[Stored dataset items]
Start of Block

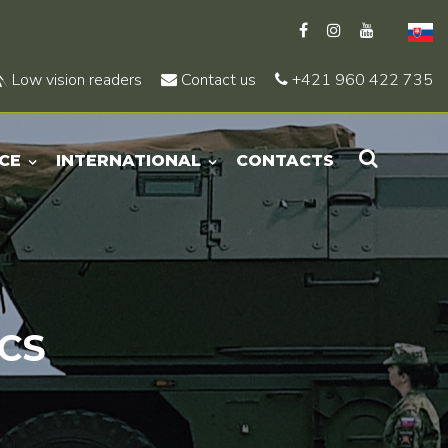
Low vision readers
Contact us
+421 960 422 735
CE
INTERNATIONAL
CONTACTS
CS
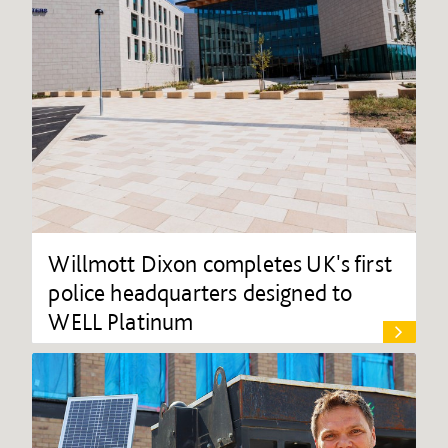
Willmott Dixon completes UK's first
police headquarters designed to
WELL Platinum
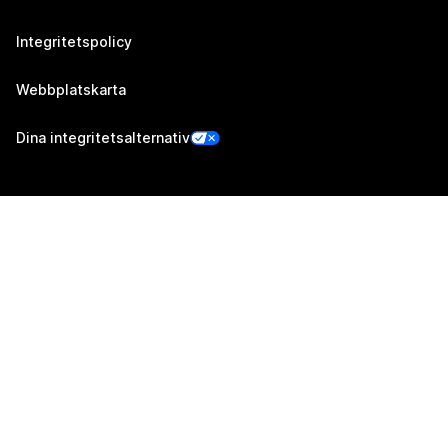
Integritetspolicy
Webbplatskarta
Dina integritetsalternativ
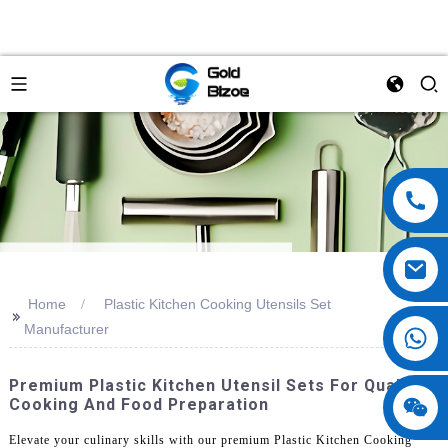
Home
Plastic Kitchen Cooking Utensils Set
>>
Manufacturer
Premium Plastic Kitchen Utensil Sets For Quality
Cooking And Food Preparation
Elevate your culinary skills with our premium Plastic Kitchen Cooking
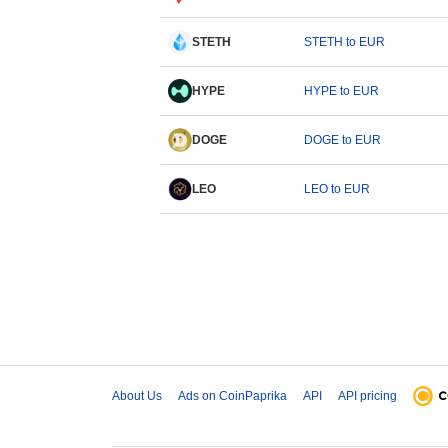
STETH
STETH to EUR
HYPE
HYPE to EUR
DOGE
DOGE to EUR
LEO
LEO to EUR
About Us
Ads on CoinPaprika
API
API pricing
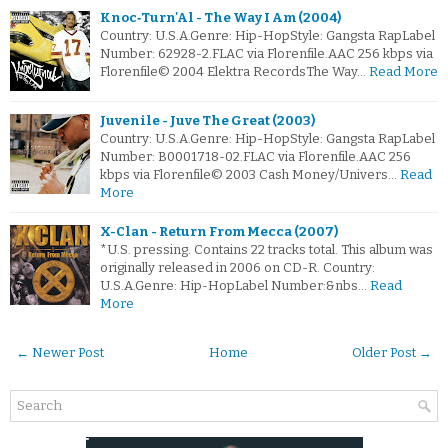
Knoc‐Turn'Al - The Way I Am (2004)
Country: U.S.A.Genre: Hip-HopStyle: Gangsta RapLabel
Number: 62928-2.FLAC via Florenfile.AAC 256 kbps via
Florenfile© 2004 Elektra RecordsThe Way…
Read More
Juvenile - Juve The Great (2003)
Country: U.S.A.Genre: Hip-HopStyle: Gangsta RapLabel
Number: B0001718-02.FLAC via Florenfile.AAC 256
kbps via Florenfile© 2003 Cash Money/Univers…
Read
More
X-Clan - Return From Mecca (2007)
*U.S. pressing. Contains 22 tracks total. This album was
originally released in 2006 on CD-R. Country:
U.S.A.Genre: Hip-HopLabel Number:&nbs…
Read
More
← Newer Post
Home
Older Post →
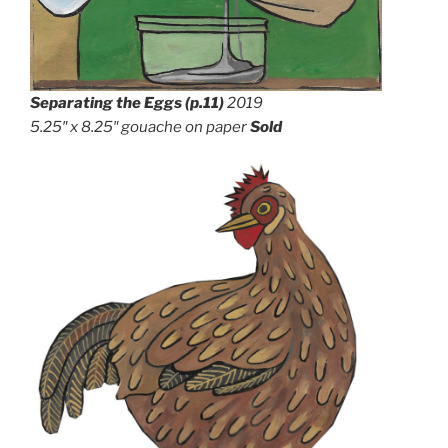
Separating the Eggs
(p.11)
2019
5.25″ x 8.25″ gouache on paper
Sold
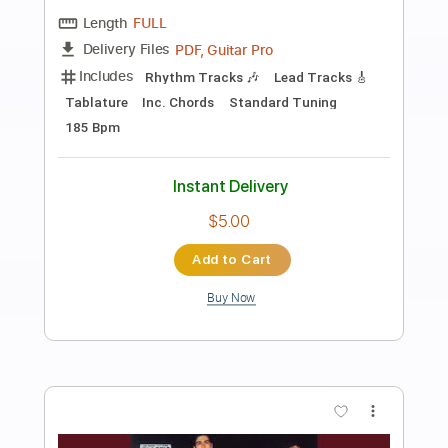
Preview PDF Sample
Live It Up (Remastered)
Blondie - Topic
Transcribed by:
cerpin1
Length
00:00
-
03:46
(Incomplete)
PDF, Guitar Pro
Delivery Files
Includes
Lead Guitar Tracks 🎸
Rhythm Guitar Tracks 🎶
Tablature
Inc. Chords
Inc. Lyrics
Standard Tuning
120 Bpm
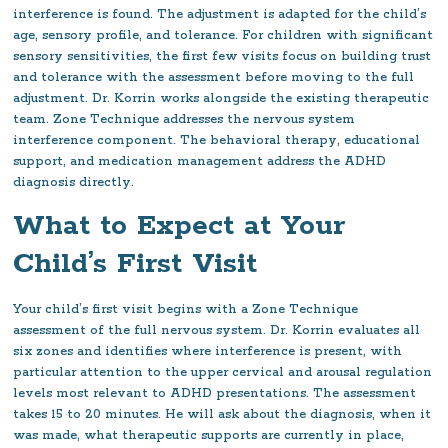
interference is found. The adjustment is adapted for the child’s
age, sensory profile, and tolerance. For children with significant
sensory sensitivities, the first few visits focus on building trust
and tolerance with the assessment before moving to the full
adjustment. Dr. Korrin works alongside the existing therapeutic
team. Zone Technique addresses the nervous system
interference component. The behavioral therapy, educational
support, and medication management address the ADHD
diagnosis directly.
What to Expect at Your
Child’s First Visit
Your child’s first visit begins with a Zone Technique
assessment of the full nervous system. Dr. Korrin evaluates all
six zones and identifies where interference is present, with
particular attention to the upper cervical and arousal regulation
levels most relevant to ADHD presentations. The assessment
takes 15 to 20 minutes. He will ask about the diagnosis, when it
was made, what therapeutic supports are currently in place,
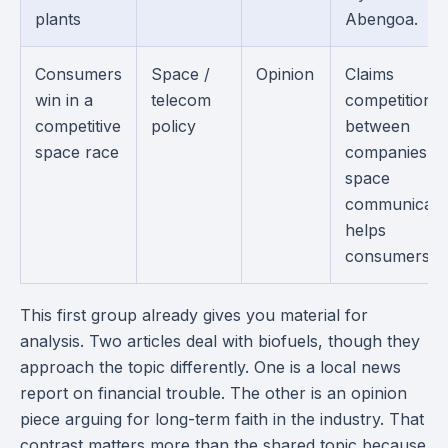
plants
Abengoa.
Consumers
Space /
Opinion
Claims
win in a
telecom
competition
competitive
policy
between
space race
companies in
space
communicati
helps
consumers.
This first group already gives you material for
analysis. Two articles deal with biofuels, though they
approach the topic differently. One is a local news
report on financial trouble. The other is an opinion
piece arguing for long-term faith in the industry. That
contrast matters more than the shared topic because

End of Block

AIM OF THE EXERCISE:
Exclude all images and retype the data precisely.

ANSWER:
Low vision readers
Contact us
+421 960 422 735
CE
INTERNATIONAL
CONTACTS
CS
Willmott Dixon completes UK's first
police headquarters designed to
WELL Platinum
Integritetspolicy
Webbplatskarta
Dina integritetsalternativ
Home
Plastic Kitchen Cooking Utensils Set
>>
Manufacturer
Premium Plastic Kitchen Utensil Sets For Quality
Cooking And Food Preparation
Elevate your culinary skills with our premium Plastic Kitchen Cooking
STETH
STETH to EUR
HYPE
HYPE to EUR
DOGE
DOGE to EUR
LEO
LEO to EUR
About Us
Ads on CoinPaprika
API
API pricing
Knoc‐Turn'Al - The Way I Am (2004)
Country: U.S.A.Genre: Hip-HopStyle: Gangsta RapLabel
Number: 62928-2.FLAC via Florenfile.AAC 256 kbps via
Florenfile© 2004 Elektra RecordsThe Way…
Read More
Juvenile - Juve The Great (2003)
Country: U.S.A.Genre: Hip-HopStyle: Gangsta RapLabel
Number: B0001718-02.FLAC via Florenfile.AAC 256
kbps via Florenfile© 2003 Cash Money/Univers…
Read
More
X-Clan - Return From Mecca (2007)
*U.S. pressing. Contains 22 tracks total. This album was
originally released in 2006 on CD-R. Country:
U.S.A.Genre: Hip-HopLabel Number:&nbs…
Read
More
← Newer Post
Home
Older Post →
Separating the Eggs
(p.11)
2019
5.25″ x 8.25″ gouache on paper
Sold
Preview PDF Sample
Live It Up (Remastered)
Blondie - Topic
Transcribed by:
cerpin1
Length
00:00
-
03:46
(Incomplete)
PDF, Guitar Pro
Delivery Files
Includes
Lead Guitar Tracks 🎸
Rhythm Guitar Tracks 🎶
Tablature
Inc. Chords
Inc. Lyrics
Standard Tuning
120 Bpm
interference is found. The adjustment is adapted for the child’s
age, sensory profile, and tolerance. For children with significant
sensory sensitivities, the first few visits focus on building trust
and tolerance with the assessment before moving to the full
adjustment. Dr. Korrin works alongside the existing therapeutic
team. Zone Technique addresses the nervous system
interference component. The behavioral therapy, educational
support, and medication management address the ADHD
diagnosis directly.
What to Expect at Your
Child’s First Visit
Your child’s first visit begins with a Zone Technique
assessment of the full nervous system. Dr. Korrin evaluates all
six zones and identifies where interference is present, with
particular attention to the upper cervical and arousal regulation
levels most relevant to ADHD presentations. The assessment
takes 15 to 20 minutes. He will ask about the diagnosis, when it
was made, what therapeutic supports are currently in place,
plants
Abengoa.
Consumers
Space /
Opinion
Claims
win in a
telecom
competition
competitive
policy
between
space race
companies in
space
communicati
helps
consumers.
This first group already gives you material for
analysis. Two articles deal with biofuels, though they
approach the topic differently. One is a local news
report on financial trouble. The other is an opinion
piece arguing for long-term faith in the industry. That
contrast matters more than the shared topic because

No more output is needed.